UN Secretary-General Ban Ki-moon (right) and Palestinian Prime Minister Fayyad during a visit to Ramallah on March 21.
United Nations Secretary-General Ban Ki-moon has visited Gaza, urging Israel to lift its blockade of the Hamas-ruled territory and take steps toward direct people talks with the Palestinians.

Israeli Prime Minister Benjamin Netanyahu has meanwhile refused to halt the expansion of a Jewish settlement in occupied East Jerusalem despite urging from the United States.

Ban's visit to Gaza came one day after he called on Israel and the Palestinian to start negotiations and for the Jewish state to stop settlement building in the Occupied West Bank and East Jerusalem.

The visit also came as U.S. Mideast peace envoy George Mitchell prepared to return to the region and as Netanyahu got ready to travel to Washington for talks with U.S. President Barack Obama.

Mitchell hopes to revive and broker indirect talks between the Israelis and Palestinians.

Speaking in Gaza City today, Ban said he would urge Netanyahu to lift a tight blockade it has imposed on the Gaza Strip since June 2007, when Hamas Islamists seized control of the coastal enclave from their rival, the secular Fatah movement.

"Prime Minister Netanyahu is going to have a meeting with President Obama and the U.S. administration," Ban said. "And, right after this visit to Gaza, I'm going to have a meeting with Prime Minister Netanyahu and I will discuss this matter -- and I will urge again Prime Minister Netanyahu to ease all these restrictions."

Ban's call for Israel and the Palestinians to restart negotiations -- and for Israel to stop settlement construction in the occupied West Bank and East Jerusalem -- follows a meeting in Moscow of the so-called Mideast Quartet, made up of the United Nations, Russia, the United States, and the European Union.

The quartet called for direct negotiations between Israel and the Palestinians with the aim of producing an agreement within 24 months to end Israeli occupation and establish an independent Palestinian state.

"The quartet has made a very strong statement," Ban said. "This quartet meeting has been, to my mind, [made] most substantive and strongest statement which we ever made during the last two, three years.

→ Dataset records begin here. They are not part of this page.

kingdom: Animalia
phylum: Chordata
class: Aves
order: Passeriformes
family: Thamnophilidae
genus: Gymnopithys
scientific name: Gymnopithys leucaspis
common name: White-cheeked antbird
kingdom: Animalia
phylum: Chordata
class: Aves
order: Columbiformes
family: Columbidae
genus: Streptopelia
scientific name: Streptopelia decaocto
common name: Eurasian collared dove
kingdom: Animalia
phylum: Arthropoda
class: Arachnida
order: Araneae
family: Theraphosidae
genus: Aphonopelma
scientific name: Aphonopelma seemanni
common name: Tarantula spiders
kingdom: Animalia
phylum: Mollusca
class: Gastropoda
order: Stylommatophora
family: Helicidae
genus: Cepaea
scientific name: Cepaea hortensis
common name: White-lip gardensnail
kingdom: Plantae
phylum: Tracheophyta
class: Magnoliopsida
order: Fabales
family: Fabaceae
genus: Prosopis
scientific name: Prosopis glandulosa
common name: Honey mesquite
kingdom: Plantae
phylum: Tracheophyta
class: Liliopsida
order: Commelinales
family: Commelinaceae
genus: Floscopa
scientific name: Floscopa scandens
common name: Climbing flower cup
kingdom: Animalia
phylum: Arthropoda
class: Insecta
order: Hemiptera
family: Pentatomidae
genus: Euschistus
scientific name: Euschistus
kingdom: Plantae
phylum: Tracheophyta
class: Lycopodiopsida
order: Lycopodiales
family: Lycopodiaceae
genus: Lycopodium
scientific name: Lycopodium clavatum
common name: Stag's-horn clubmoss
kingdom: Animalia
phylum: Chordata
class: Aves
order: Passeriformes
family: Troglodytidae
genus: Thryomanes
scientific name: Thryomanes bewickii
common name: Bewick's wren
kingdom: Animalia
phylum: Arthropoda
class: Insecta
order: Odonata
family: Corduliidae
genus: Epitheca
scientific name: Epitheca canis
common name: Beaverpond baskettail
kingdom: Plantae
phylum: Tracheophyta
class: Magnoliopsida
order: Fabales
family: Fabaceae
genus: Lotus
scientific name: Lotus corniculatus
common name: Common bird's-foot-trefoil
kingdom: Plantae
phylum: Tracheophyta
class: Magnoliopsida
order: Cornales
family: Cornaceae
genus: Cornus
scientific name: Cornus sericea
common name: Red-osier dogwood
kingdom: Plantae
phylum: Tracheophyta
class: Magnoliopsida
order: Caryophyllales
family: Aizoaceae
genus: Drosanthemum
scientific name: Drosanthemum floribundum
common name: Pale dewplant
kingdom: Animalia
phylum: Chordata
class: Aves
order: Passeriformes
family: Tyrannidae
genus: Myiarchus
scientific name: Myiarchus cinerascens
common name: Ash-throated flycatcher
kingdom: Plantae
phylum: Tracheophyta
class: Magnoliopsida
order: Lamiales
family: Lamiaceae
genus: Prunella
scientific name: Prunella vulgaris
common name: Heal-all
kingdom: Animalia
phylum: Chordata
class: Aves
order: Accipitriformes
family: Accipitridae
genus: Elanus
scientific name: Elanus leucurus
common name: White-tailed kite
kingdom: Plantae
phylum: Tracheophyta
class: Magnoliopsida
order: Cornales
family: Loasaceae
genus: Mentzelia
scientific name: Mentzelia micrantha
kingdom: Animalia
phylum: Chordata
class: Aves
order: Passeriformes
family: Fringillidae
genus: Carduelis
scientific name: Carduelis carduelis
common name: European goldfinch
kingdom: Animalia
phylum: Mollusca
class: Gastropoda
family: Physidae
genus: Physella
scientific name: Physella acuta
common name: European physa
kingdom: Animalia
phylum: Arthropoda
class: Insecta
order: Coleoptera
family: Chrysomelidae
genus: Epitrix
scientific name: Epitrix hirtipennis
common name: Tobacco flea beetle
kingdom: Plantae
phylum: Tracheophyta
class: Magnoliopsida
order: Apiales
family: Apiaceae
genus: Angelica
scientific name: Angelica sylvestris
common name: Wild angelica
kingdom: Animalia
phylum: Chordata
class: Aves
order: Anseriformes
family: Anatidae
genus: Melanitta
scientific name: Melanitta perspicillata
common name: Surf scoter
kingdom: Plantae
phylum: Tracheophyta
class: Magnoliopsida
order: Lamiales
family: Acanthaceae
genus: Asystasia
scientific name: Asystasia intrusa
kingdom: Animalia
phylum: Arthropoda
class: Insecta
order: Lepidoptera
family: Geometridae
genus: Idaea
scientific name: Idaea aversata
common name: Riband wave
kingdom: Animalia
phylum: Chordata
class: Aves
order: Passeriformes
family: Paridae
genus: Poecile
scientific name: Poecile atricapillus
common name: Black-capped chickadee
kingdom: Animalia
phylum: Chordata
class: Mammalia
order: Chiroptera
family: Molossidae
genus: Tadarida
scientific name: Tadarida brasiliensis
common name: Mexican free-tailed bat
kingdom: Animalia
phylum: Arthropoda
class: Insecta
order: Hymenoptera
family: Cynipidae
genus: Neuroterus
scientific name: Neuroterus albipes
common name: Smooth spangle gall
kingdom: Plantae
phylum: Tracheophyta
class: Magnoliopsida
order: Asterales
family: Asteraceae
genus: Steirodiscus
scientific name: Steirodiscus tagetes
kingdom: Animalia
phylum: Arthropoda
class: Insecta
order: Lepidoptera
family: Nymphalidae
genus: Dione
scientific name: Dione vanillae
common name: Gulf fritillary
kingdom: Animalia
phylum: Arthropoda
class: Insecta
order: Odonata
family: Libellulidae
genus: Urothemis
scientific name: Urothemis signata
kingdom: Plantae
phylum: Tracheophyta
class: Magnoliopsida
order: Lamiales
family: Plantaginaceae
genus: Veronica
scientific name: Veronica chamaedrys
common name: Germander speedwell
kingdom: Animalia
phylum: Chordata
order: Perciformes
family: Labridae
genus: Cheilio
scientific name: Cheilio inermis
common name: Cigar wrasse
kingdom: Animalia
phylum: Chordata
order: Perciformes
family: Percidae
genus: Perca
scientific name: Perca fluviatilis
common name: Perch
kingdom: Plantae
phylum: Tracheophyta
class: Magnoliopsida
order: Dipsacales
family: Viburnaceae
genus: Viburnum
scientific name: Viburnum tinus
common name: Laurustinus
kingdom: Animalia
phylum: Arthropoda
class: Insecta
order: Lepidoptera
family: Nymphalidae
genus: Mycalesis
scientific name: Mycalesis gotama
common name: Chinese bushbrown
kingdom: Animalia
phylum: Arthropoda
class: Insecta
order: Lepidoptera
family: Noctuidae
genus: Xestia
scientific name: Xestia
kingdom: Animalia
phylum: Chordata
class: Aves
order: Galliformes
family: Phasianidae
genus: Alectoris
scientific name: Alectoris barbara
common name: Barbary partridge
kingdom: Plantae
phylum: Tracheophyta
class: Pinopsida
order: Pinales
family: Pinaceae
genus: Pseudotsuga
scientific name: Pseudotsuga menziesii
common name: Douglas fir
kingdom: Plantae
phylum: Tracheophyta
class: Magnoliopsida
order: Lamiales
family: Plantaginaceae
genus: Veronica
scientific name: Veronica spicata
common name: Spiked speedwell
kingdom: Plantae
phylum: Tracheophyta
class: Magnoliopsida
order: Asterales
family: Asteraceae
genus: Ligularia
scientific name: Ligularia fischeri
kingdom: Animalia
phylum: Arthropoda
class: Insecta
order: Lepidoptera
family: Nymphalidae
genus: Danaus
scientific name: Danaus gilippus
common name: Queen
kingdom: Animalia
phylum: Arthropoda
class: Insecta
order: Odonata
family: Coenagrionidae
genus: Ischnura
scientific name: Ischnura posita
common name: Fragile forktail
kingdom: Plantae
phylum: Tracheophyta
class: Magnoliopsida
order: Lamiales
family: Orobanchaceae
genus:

I sincerely hope that the parties concerned, particularly the Israeli authorities, will heed to these calls and appeals and urging of international community -- particularly the quartet."

The sides have not engaged in negotiations in more than a year.

Netanyahu said today that he would not restrict construction in east Jerusalem, a step requested by the U.S. But he said Israel is willing to upgrade indirect talks with the Palestinians to include the main issues dividing them.

Netanyahu originally had wanted to put off, until direct talks are launched, issues like the status of contested East Jerusalem, final borders and the fate of Palestinian refugees.

It was not immediately clear what Netanyahu's declared refusal to halt Jewish settlement construction in East Jerusalem -- the territory that lies at the center of the Israeli-Palestinian conflict -- would mean for future relations with Washington and the rest of the international community.

Netanyahu's moves go nowhere near the U.S. demand to cancel a major new housing project at the heart of the row. But he apparently has offered enough to prompt U.S. Secretary of State Hillary Rodham Clinton to send Mitchell back to the region later this week.